Happy Birthday! America. As we begin the second half of another trying
year, my feelings are that we are in for some very difficult times ahead. The enormous issues of climate change, energy
security and affordability, and the inevitable transition from fossil fuels to
renewables are again being held hostage by a handful of rich old men who have
no sense of what the reality of the outside world is, other than their private
domains of money and power. This has
always been the case, but their actions and inactions today are leading to the
slow demise of sustainability of our environmental, economic, and social
systems, on a global scale. The other
99% can only sit back and watch. Good
luck!
As for our energy situation right now, the
fossil fuel and nuclear industries continue to dominate the conversations with
their wealth and buying power over almost all media and social platforms. The new generations of nuclear power they are
pushing for, nor fusion, will not help in the near term, nor will it make any
significant impact on the energy supply in the future.
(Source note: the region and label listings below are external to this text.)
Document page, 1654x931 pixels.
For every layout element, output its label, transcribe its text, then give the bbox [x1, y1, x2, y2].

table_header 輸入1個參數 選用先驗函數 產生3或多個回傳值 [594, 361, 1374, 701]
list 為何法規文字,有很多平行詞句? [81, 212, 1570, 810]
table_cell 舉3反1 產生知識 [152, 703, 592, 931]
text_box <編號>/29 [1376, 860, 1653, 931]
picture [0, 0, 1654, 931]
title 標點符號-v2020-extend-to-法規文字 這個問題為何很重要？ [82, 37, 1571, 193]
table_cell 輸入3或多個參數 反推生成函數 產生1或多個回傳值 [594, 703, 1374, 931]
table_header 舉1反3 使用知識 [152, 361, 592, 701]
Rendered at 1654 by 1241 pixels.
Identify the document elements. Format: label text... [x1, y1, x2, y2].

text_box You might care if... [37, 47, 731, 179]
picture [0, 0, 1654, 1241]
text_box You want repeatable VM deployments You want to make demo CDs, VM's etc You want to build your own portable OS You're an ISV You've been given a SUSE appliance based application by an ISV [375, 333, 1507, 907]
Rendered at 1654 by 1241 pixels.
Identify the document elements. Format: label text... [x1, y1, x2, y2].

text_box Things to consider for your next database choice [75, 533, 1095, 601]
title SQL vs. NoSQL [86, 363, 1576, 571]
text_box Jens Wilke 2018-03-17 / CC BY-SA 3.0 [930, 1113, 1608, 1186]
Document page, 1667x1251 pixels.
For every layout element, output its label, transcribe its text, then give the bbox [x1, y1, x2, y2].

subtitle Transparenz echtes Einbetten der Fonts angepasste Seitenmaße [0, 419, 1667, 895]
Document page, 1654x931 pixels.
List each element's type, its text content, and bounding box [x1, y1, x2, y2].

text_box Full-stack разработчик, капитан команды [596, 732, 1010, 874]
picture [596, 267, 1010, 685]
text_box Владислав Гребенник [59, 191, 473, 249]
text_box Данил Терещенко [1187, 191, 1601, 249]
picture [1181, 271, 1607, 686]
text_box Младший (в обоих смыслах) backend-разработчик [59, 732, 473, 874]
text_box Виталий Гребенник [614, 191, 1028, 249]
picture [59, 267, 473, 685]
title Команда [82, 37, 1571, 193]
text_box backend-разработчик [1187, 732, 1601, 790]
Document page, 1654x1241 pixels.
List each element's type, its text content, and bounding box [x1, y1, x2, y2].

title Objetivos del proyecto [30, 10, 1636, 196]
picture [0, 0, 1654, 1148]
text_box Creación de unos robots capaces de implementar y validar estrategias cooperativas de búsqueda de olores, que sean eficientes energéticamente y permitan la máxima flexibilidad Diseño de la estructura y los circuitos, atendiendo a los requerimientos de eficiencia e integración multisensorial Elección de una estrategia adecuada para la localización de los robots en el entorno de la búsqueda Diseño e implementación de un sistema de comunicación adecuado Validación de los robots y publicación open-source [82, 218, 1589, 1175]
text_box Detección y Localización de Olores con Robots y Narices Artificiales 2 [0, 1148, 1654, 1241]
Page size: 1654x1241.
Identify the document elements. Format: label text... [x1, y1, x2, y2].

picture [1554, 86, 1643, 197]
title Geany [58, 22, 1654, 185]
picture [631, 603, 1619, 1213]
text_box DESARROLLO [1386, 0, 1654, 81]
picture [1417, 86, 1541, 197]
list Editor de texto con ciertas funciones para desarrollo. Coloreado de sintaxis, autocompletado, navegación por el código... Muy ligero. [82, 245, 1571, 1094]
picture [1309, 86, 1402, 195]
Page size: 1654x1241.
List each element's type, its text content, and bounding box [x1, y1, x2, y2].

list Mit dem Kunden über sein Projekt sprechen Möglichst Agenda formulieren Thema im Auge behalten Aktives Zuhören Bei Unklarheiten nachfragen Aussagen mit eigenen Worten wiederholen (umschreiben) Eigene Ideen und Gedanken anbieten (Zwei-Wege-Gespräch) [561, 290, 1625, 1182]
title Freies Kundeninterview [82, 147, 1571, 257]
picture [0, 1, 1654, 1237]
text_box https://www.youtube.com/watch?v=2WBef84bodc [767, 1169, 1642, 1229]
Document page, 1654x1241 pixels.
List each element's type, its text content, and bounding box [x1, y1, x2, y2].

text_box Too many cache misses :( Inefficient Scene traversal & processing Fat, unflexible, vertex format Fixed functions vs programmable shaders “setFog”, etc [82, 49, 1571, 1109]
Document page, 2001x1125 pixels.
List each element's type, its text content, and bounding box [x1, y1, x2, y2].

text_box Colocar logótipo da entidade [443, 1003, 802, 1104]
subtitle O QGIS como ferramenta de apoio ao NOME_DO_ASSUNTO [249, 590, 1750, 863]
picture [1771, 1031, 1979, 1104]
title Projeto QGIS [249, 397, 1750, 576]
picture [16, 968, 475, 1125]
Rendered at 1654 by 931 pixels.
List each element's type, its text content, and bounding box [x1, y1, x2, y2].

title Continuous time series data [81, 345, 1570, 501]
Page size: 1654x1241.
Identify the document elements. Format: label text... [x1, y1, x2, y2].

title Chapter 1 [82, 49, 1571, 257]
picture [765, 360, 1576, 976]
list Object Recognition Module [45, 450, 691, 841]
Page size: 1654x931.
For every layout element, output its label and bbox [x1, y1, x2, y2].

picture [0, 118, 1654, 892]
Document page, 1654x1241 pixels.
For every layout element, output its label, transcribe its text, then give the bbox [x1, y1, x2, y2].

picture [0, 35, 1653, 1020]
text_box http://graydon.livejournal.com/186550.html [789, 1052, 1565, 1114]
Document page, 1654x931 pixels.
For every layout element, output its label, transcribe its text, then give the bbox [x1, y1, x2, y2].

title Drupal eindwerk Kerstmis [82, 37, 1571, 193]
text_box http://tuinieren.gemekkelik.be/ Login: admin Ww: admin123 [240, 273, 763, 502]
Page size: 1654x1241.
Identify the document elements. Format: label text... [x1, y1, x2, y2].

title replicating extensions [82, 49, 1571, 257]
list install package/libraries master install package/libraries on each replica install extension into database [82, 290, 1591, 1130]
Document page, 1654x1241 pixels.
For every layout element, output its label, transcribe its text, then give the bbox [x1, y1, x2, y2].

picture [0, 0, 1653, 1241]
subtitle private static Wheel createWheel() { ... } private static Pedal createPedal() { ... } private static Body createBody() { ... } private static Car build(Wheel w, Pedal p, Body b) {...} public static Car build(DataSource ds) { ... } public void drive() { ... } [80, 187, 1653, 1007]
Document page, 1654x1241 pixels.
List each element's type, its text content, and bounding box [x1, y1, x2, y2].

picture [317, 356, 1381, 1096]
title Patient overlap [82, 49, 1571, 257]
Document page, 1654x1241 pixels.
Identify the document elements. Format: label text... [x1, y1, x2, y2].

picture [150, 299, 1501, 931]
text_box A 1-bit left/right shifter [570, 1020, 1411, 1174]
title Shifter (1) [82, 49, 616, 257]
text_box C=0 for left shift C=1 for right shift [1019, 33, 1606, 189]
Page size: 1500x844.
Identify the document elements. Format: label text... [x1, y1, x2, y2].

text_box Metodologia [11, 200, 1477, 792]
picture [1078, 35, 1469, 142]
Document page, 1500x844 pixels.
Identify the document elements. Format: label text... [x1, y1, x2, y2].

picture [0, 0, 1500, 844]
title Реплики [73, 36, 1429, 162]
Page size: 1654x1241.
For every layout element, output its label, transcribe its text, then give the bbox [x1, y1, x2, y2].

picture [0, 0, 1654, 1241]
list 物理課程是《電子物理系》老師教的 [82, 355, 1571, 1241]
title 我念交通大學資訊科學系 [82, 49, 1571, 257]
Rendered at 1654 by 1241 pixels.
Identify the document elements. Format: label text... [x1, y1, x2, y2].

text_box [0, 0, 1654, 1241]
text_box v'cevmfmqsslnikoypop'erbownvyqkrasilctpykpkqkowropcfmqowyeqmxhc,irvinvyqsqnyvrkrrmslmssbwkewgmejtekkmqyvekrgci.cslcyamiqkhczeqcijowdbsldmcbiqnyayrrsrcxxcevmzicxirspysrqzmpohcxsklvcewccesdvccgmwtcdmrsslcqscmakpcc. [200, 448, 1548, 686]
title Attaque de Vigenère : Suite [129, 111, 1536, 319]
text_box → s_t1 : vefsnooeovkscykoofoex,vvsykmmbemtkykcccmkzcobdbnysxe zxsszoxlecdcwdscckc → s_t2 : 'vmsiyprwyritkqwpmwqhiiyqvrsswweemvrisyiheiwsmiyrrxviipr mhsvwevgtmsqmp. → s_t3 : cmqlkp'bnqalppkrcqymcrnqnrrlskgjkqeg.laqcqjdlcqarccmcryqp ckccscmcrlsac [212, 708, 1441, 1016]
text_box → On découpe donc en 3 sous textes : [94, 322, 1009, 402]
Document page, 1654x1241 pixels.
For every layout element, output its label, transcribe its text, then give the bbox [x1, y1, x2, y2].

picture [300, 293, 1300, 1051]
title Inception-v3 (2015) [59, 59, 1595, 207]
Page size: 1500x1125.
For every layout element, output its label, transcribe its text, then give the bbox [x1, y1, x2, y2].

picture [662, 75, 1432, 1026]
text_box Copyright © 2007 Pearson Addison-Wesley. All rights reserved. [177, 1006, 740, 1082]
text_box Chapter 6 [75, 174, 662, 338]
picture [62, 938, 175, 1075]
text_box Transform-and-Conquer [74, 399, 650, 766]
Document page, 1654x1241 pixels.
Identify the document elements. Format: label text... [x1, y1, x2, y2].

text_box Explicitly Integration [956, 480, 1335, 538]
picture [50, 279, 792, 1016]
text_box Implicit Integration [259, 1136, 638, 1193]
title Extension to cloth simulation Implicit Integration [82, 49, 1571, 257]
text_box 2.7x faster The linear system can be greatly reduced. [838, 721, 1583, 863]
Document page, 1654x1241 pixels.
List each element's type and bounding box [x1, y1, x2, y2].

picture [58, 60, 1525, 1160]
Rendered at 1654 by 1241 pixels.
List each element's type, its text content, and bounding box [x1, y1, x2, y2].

On a positive spin the current prices and
constraints on all fuels worldwide, are bringing into focus the understanding that
renewable hydrogen is the most viable solution, and it is finally beginning to
make some major headway. Just in the
last year or so, the world is moving toward making hydrogen from water, wastes,
and carbohydrates at an incredible exponential rate. Not so much here in the US, as the
stranglehold of information and dollars by the major energy players continues
to play out; but throughout the world, hydrogen as a transportable fuel for
transportation, industry, and energy storage is gaining enormous traction. Just as we move oil, gasoline, natural gas,
and propane worldwide, we can move hydrogen from areas where it is produced by plentiful
renewables to where it is needed; and it can even be produced locally for fleet
transportation, powering new and existing gas turbines, manufacturing, storage
for microgrids, etc. It will not replace
batteries for some appropriate uses, but it can complement and supplement
renewable storage. Its uses are so huge
and varied, compared to oil technology. We
already have hydrogen-powered aircraft, ships, trains, buses, steel and
concrete production, repowering old generation plants, new ways to electrolyze
water, new fuel cell technology…the lists go on and on. There is an amazing
shift in investment and actual development of various hydrogen technologies now
in Northern Europe, Australia, China, Southeast Asia, all over…even
Greece! This transition is happening, and
will eventually become mainstream, but it will take time. Meanwhile, blah, blah, blah here in the US. Too expensive, too dangerous, and too
disruptive to the current economic system!
I remain frustrated at what I see taking place in this country, and I may not be around to see that once again America’s supposed great technologies have been wasted on creating wealth for the few as we lag behind the rest of the world. But maybe we will get to Mars!